Tuesday, October 12, 2010

A trim and a blow dry

My horse wearing his plaid wickster

Despite my big talk yesterday about how I need to get out to the barn and ride Panama more often, I didn't go yesterday — I gave up my trip in favor of getting some work done before we went to the in-laws' house for the evening.  I am glad I did, because I really did need to get that work done, but I still regretted not getting out to the barn.

Anyway, this morning I woke to the sound of rain on the roof.  I love that sound, except when I know it's also cold and my horse doesn't have his rain sheet on!  I had a farrier appointment scheduled at 10am, but I headed out to the barn early, figuring Panama would be wet and shivering.

And he was.  I put him in the cross ties (covered, thank heavens), toweled him off, and put his cooler on him.  Of course, he was tense from shivering, so everything was ten times as scary as usual, and he hadn't seen the cooler since last spring.  He did pretty well with it, but he humped his back up like a camel's when I put it on.

Then I brought out the hair dryer.  Oh boy.  He hadn't seen that since last winter, either!  Again, he did pretty well, other than doing his camel impression again (he's ticklish).  By the time I got him nearly dry, the farrier had arrived.

Panama was still jumpy and jittery during his trim, so when the farrier was done, I took him into the indoor arena to lunge him.  I was thinking about riding, but I wanted to see first what kind of ride I'd be getting!  First, though, I let him roll.  We aren't supposed to let the horses loose in the indoor arena, but Panama isn't accustomed to rolling on a line, so he pawed the sand a little and then walked up to me and stuck his nose in my chest.  Perfectly obvious what he was asking!  So I broke the rules a little and unclipped the lunge line.  He promptly rolled, and then very obligingly came back to have the line clipped onto his halter again.

Lunging went well.  He was definitely hyper at first, and even bucked once on the lunge line, tentatively — I laughed but didn't otherwise encourage that behavior, because I rather like it that he differentiates between work-running and play-running.  He settled down in a reasonable time frame, though, and I started thinking I would still ride.

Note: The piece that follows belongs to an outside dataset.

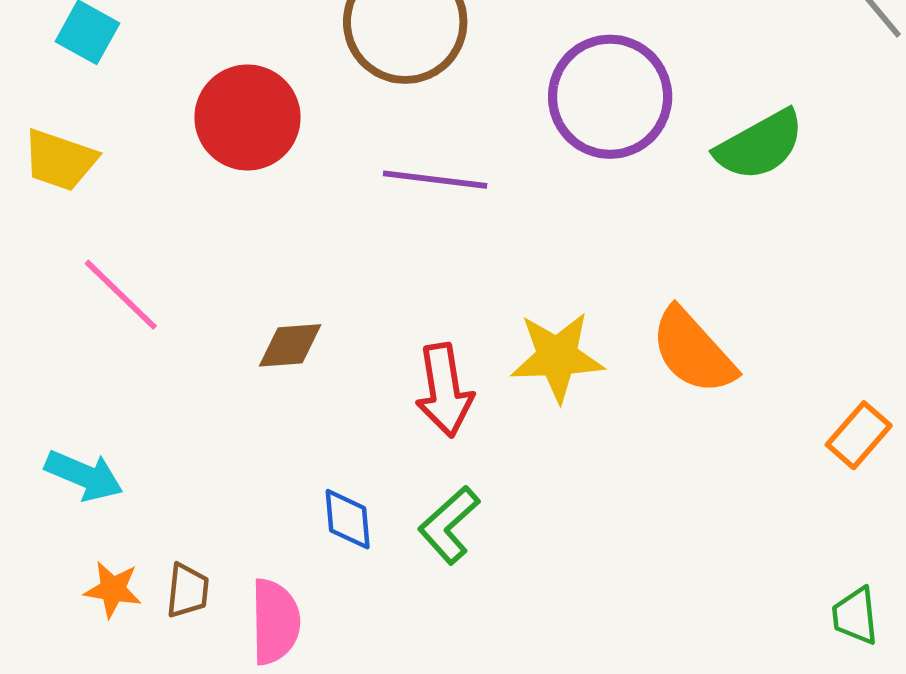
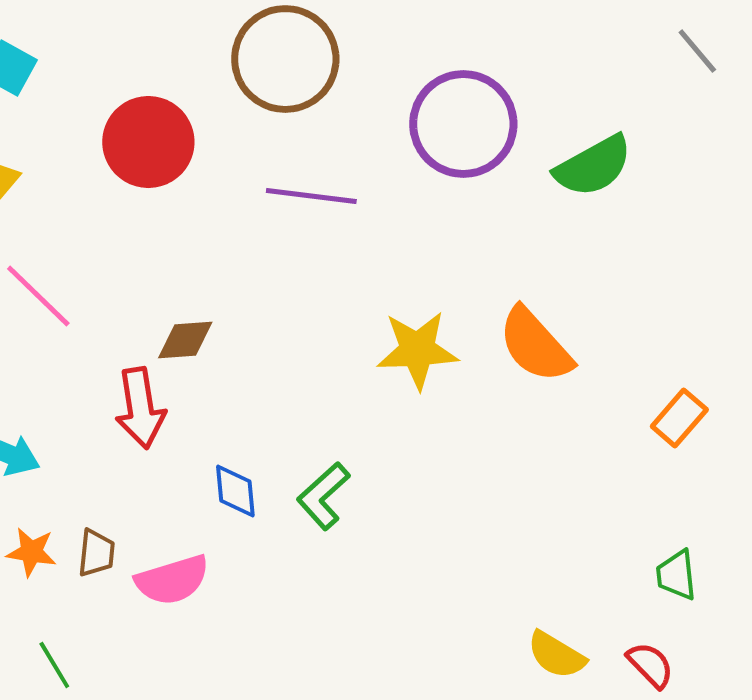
red arrow: (444, 390) -> (140, 408), moved
pink semicircle: (275, 622) -> (172, 580), turned 74

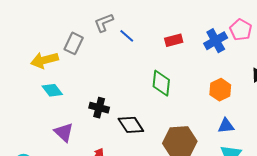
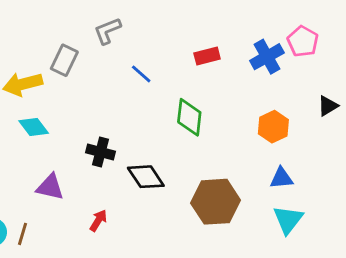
blue line: (127, 36) -> (141, 74), moved
purple triangle: (64, 132) -> (50, 187), turned -30

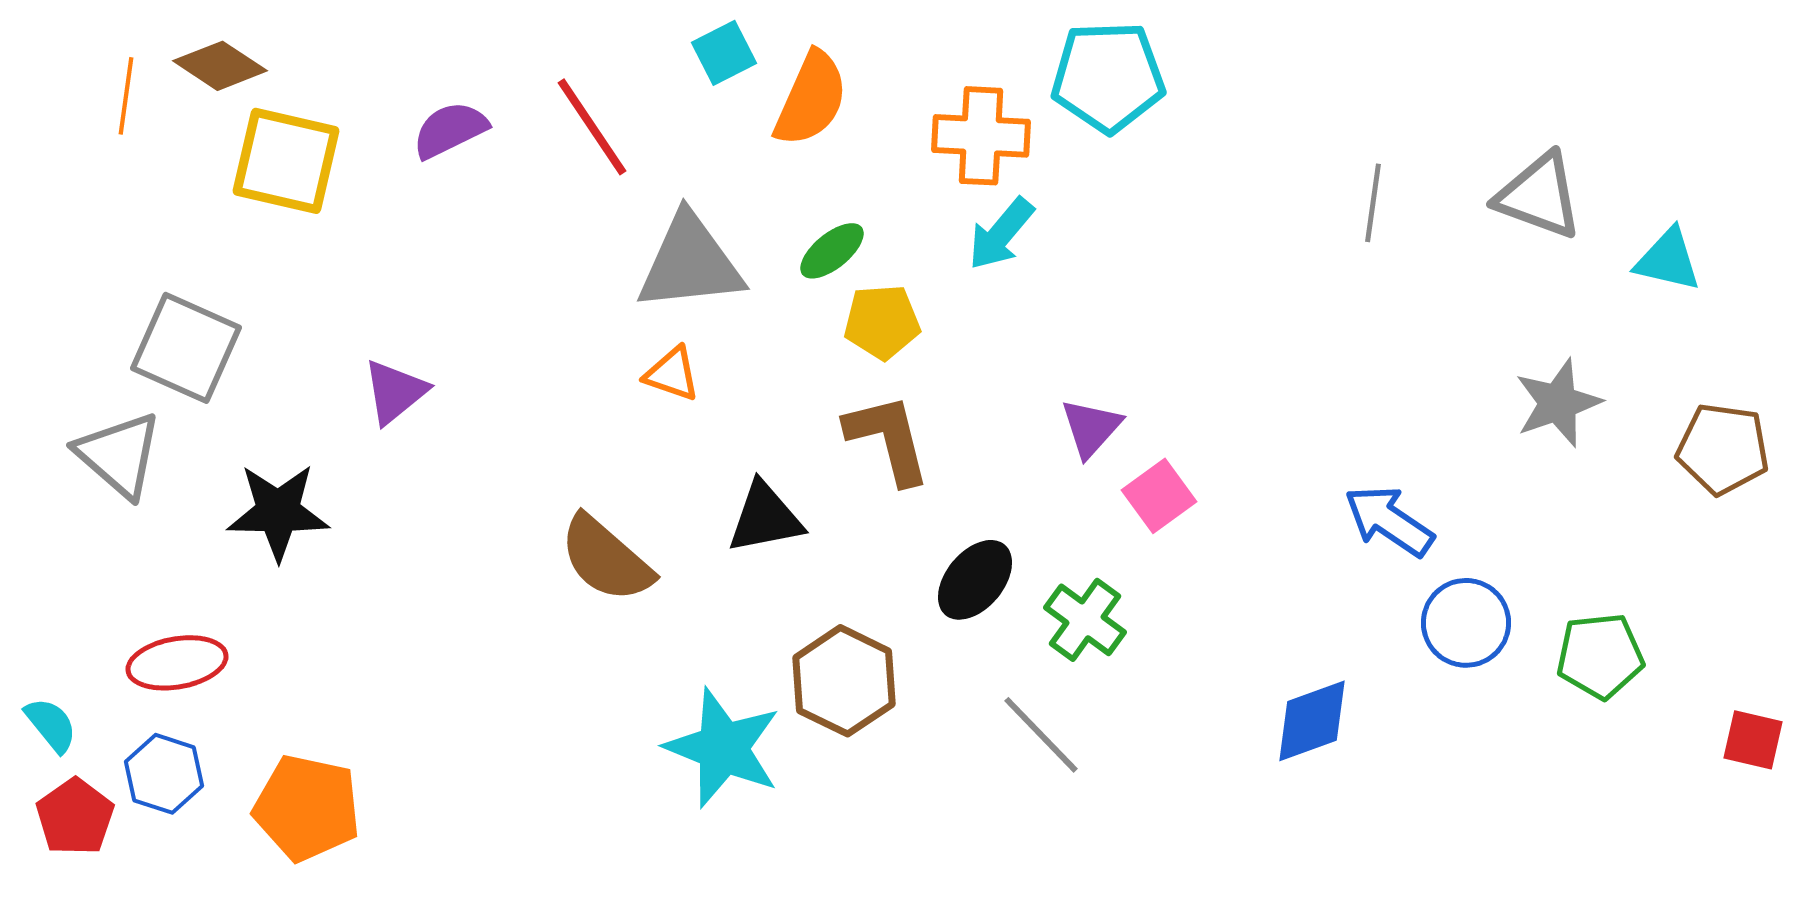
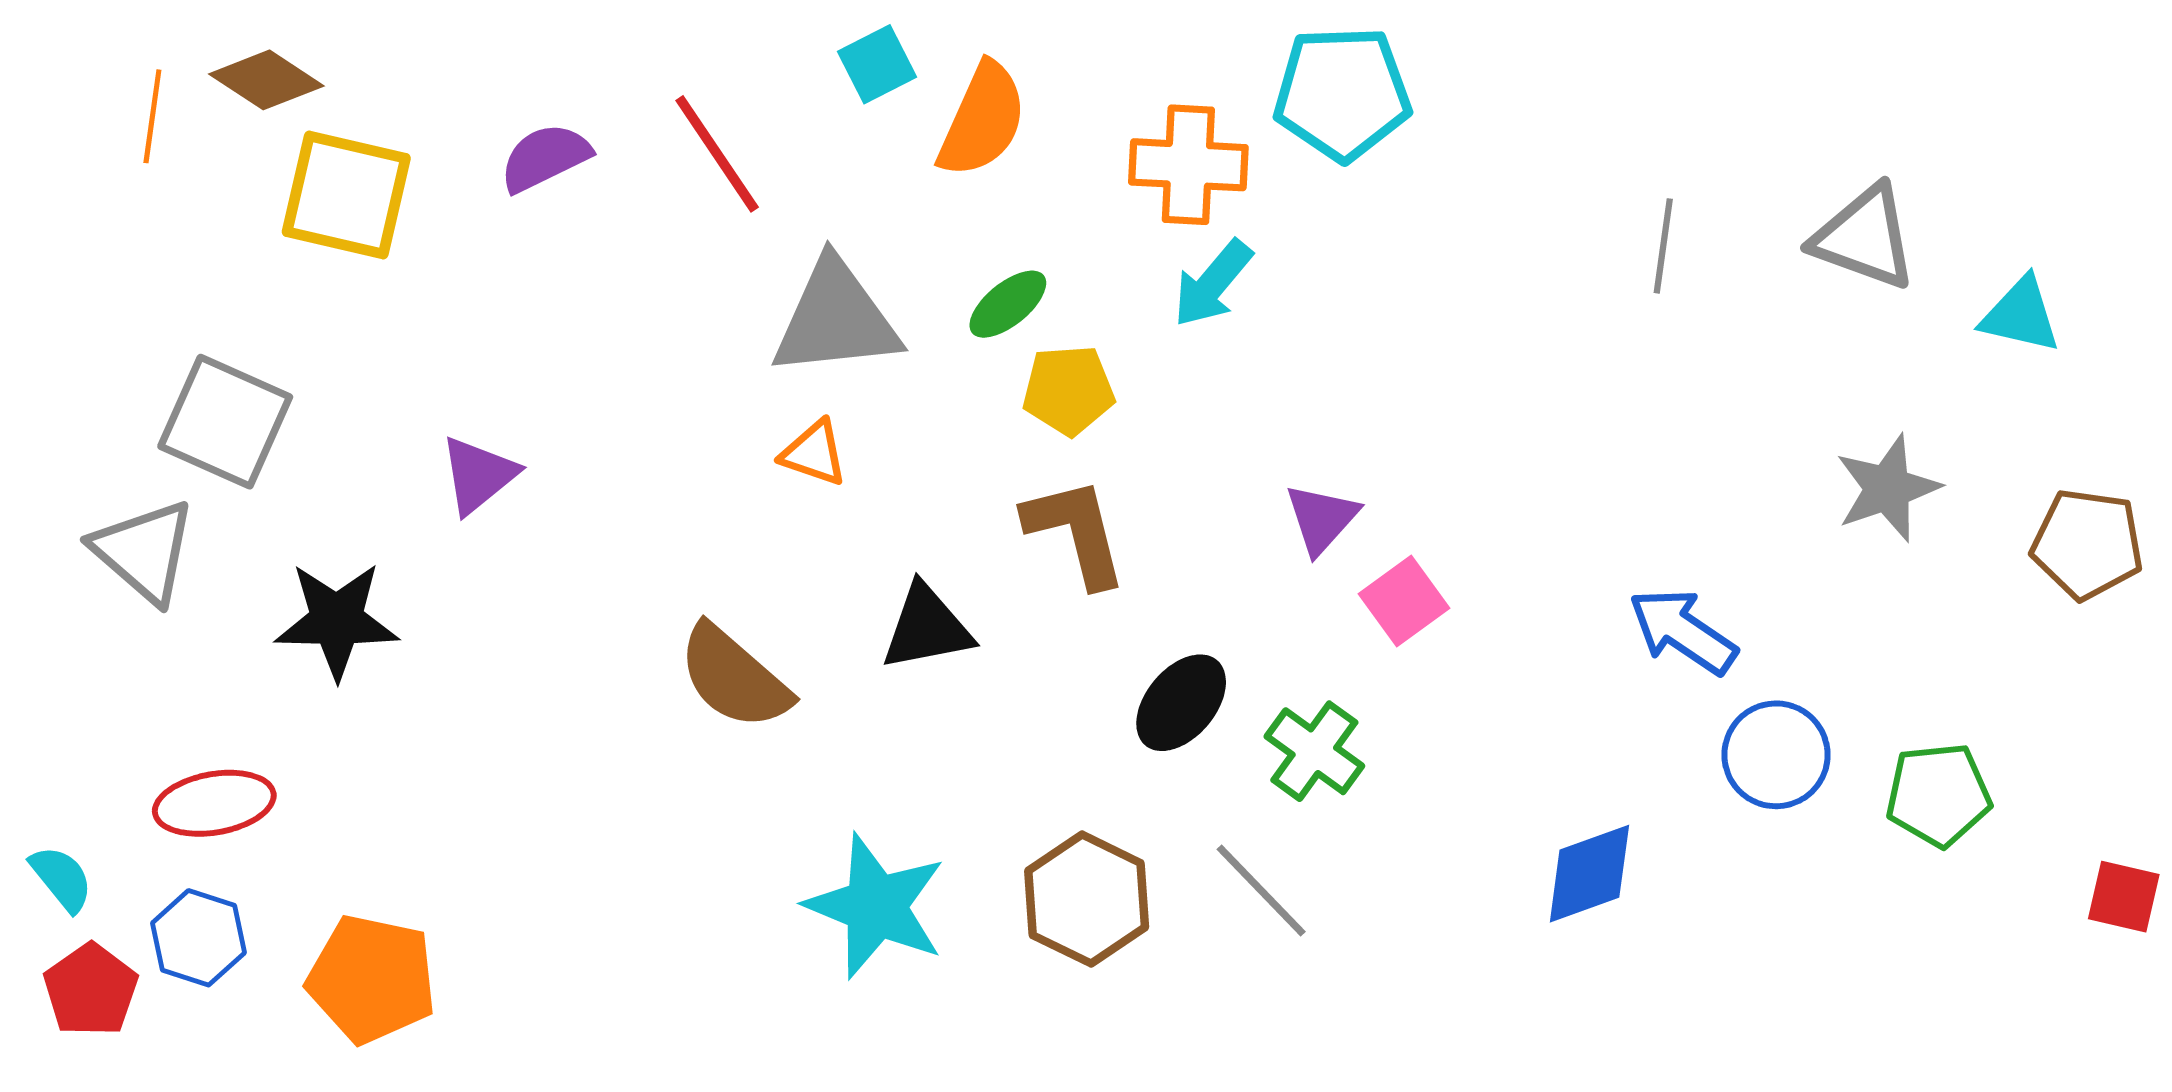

But before I took him back to the cross ties to tack up, I noticed some blood on one front fetlock.  I'd actually noticed it before the farrier arrived, but it looked like more blood this time, so I decided to take him into the wash rack to clean it out and make sure it wasn't anything that needed my attention.

Easier said than done.  We haven't gone in and out of the wash rack regularly since last winter, and Panama wasn't having any of it.  It took probably half an hour just to get him all the way into the wash rack, and then he flipped out as soon as I hooked him up to the cross ties — I'm so glad he's not quite big enough or strong enough to easily rip a cross tie out of the wall, because he tried — twice.  Once he relaxed a little, I hosed off the fetlock, making sure the water wasn't too cold (to clean the blood a little more easily, and because I didn't want to cause another meltdown — Panama hates cold water).

Naturally, it was just a little scrape — he probably just slipped in the mud in his corral.  Of course, now that he'd had his meltdown in the cross ties, I couldn't just take him out of the wash rack without working on walking in and out some more.  It probably took another half an hour, but I didn't quit for the day until I got him to the point where he was following me in, turning around, and following me out (rather than stepping in and backing out in a panic).  He was still nervous, but he did it without hesitation, so I called it a day.

I'm disappointed I didn't get to ride, but I guess I gave him enough exercise (lunging) and mental stimulation (the wash rack) that the day probably wasn't a total waste.  I know that when you work with horses, you have to be willing to scrap your plans sometimes and work on what comes up — and I think I'm pretty good about doing so when I need to.  But that doesn't mean I don't feel disappointed for being unable to do what I wanted to do!